Laaaast Saturday I went to a concert. Yeah yeah. I told you, but I have pictures from Saturday.
First we got there too early and we froze. Some bitch was being stupid as hell, and I wanted to dropkick her. But she didn't get our spot in the front. She was playing with her hair and taking pictures of herself while the bands were playing. Please remember that she is in the very front, closest to the band from everyone. Okay. End RANT. I'll talk about her when I get to Working Title anyway...
Bands.
I actually didn't take any New Atlantic pictures because I was afraid that my battery was gonna die early. I didn't charge it the night before when I got home from Hellogoodbye. Sooooo.
Terminal
I only took three pictures. *shrug* Deal.
Please take note of the DINOSAUR on the equipment.
They were a mighty good band. During their last song they turned out all the lights for at least a solid minute, and for some reason I thought that was really cool.
The Working Title
Soooo. The Working Title comes up. Caitlin gets all bajiggidy over Joel. Blah blah.
Joel makes funny faces when he sings. He turns bright red, his veins pop out, and he kind of freaks out/jumps around. I really enjoyed watching him.

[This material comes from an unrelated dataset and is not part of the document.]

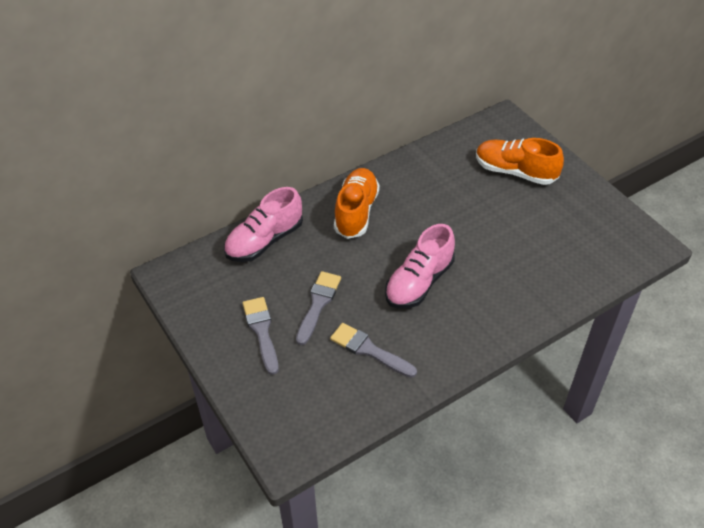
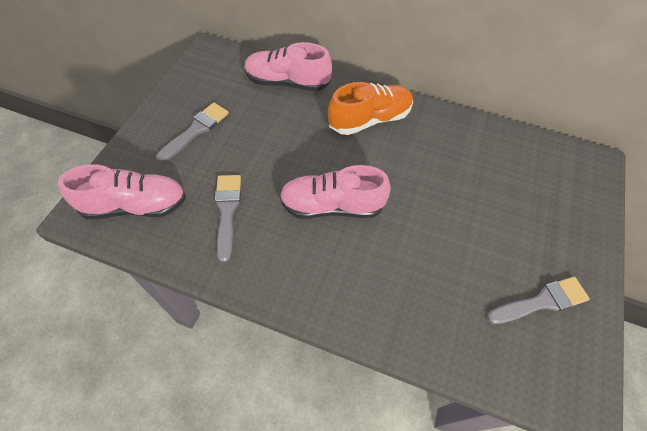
camera: 50 degrees right, 10 degrees up
grey brush [296,271,341,345] -> grey brush moved to [487,277,590,324]
orange shoe [476,138,564,185] -> none
none -> pink shoe [58,164,186,219]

Foxy drummer is wearing Heather's shirt.
More freaking out.
And more.
They finished playing. During their set the crazy BITCH was laughing with her friends, taking pictures of herself, and saying things like "Wow. They don't know how to play." She was basically being insanely rude, right infront of them.
Then after they played there were a bunch of drumsticks lying around and she yelled to the guitarist and was all "Hey! Love of my life! Can I have a drumstick?" And so he gave her one. Then when Joel came back to put stuff away she started telling him how awesome they were.
Caitlin and I could have killed her, especially since Caitlin actually had heard the Working Title before and was quite fond of them. And then wacked out cunt gets a drumstick because she's two-faced and Caitlin didn't.
End rant. Again...
Okay so during the first three bands I had a lot of room. I was right infront of the barrier thing. There was a shit load of people, but it wasn't cramped at all. I wasn't pushed up against the barrier, nobody was touching me. It was pretty nice.
Then Cartel happened.
RAPED by the barrier. They're from Georgia so everybody gets all crazy when they're here.
PS. I love being in the front for concerts.
Watch this guy progressively get sweatier.
*insert broken face here.*
During the first song, a crowd-surfer landed on my head. My nose was rammed into the speaker infront of me. BLOOD. My nose starts bleeding. A kid from backstage runs toilet paper to me. Nice boy. I wiped the blood that was all over my hand onto the speaker I broke my face on. Soooo if you go to Hell in the Masquerade and you're in the very front, look for blood on the left speaker. It's mine.
They finished the first song, asked if I was okay. That was pretty spiffy. Then they announced that kids were getting bloody noses so people in the back need to calm the hell down. hahaha. Oh man. Good times. For the 2nd song I had a wad of toilet paper stuck in my right nostril. I probably looked hot.
Will = Packin'. He was standing right above me. And you couldn't escape the bulge.
hahaha. Moving on.
WOOOO. I'm proud of this. I even showed it to him right after whatever song they were playing.
Nick Carter look-a-like.
Guy on the right saved our lives 98410984 times. What a beast.
END PERFORMANCE PICTURES.
Jessica, Caitlin, and I waited around a bit. I said hello to Ocoee. Then guys from some of the bands came to me to see if I was the girl with the nosebleed. OH FAMOUS. hahaha. Yeaaaah.
Lamest picture of the night. No joke.
Jessica and Geo from New Atlantic.
Jessica and most of Terminal.
Me and most of Terminal. I waited too long to make the dinosaur claw/face. Oh well.
Joel and me.
Joel and Jessica.
Jessica and Chris.
Me and Chris.
THE END.
I may or may not post pictures from the pre-show photoshoot that Jessica, Caitlin, and I did among the trash and broken cars.